Work instruction:
If a line holds the word "shoulder", copy it from the entries.

Human keypoint data:
*** Block opens ***
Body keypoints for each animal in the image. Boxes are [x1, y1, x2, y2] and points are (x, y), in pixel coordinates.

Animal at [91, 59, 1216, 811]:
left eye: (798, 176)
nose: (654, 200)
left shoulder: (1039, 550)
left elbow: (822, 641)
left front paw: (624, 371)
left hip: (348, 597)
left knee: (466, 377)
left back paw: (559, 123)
*** Block closes ***
*** Block opens ***
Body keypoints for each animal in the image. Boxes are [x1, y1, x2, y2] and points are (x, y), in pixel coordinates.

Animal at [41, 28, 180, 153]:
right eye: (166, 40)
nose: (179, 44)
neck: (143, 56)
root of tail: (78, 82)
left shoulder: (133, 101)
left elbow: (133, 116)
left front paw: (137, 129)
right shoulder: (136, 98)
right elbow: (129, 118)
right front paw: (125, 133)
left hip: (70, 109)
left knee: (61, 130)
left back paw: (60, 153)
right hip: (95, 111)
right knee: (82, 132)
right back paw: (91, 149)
*** Block closes ***
Answer for the task:
left shoulder: (1039, 550)
left shoulder: (133, 101)
right shoulder: (136, 98)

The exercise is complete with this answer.